If I ask my father who sponsors some show, he will say, “I don’t know. Some kind of beer, I think.”
“What kind of beer?”
“I don’t know, and I don’t care. I drink Bass Ale, myself. What’s it to me what the sponsor drinks? He ought to be glad I watch his show.”
I have even asked relatives who sponsors the U.S. Steel Hour or the Alcoa Hour. They had not the slightest idea. They would not even guess. Nor did they know who put up the money for the Telephone Hour. One person said Tasty Yeast, and two others said Standard Oil of New Jersey.
My mother, for a fine example, believes that all the programs she actually watches are sponsored by Finnegan’s Pharmacy, which is a small drugstore at the corner of the street where she lives. She often wonders where Finnegan gets the money to pay for such stars as Fred Astaire and Red Skelton.

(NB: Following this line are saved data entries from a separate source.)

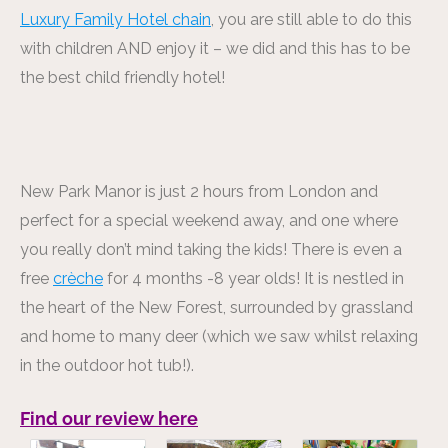
Luxury Family Hotel chain
, you are still able to do this
with children AND enjoy it – we did and this has to be
the best child friendly hotel!
New Park Manor is just 2 hours from London and
perfect for a special weekend away, and one where
you really don’t mind taking the kids! There is even a
free
crèche
for 4 months -8 year olds! It is nestled in
the heart of the New Forest, surrounded by grassland
and home to many deer (which we saw whilst relaxing
in the outdoor hot tub!).
Find our review here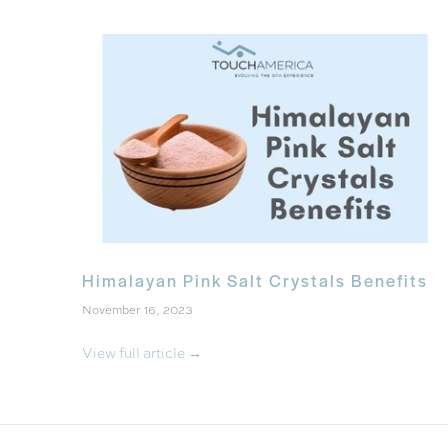
Himalayan Pink Salt Crystals Benefits
November 16, 2023
View full article →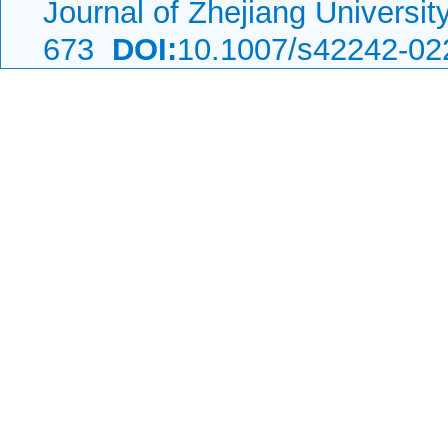
Journal of Zhejiang Universi
673
DOI:
10.1007/s42242-02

This proves that my mother is one of the handful of people in America who pay any attention whatever to the commercials. She watches the ones at the station break. Finnegan always comes in before every big show and just after the station identification and announces that all his drugs are pure, his white coat is fresh every day, and he is open until 9 P.M. on Sundays. Naturally, my mother believes he sponsors the program. She can identify with Finnegan. She sees him every day. While the big commercials are on, she takes a shower, makes an egg salad sandwich, washes my father’s hair, or does some of her ironing.
It would be useless to go into this any further. If what I have said is taken to heart, it may completely revolutionize advertising. It will be bound to do it when I state my final discovery. My relatives and friends can only identify the sponsor with the utmost conviction when the show is terrible. They feel so annoyed that they wait patiently for the commercial, and then they concentrate and carefully memorize the name. Thereafter, they avoid the product like the plague.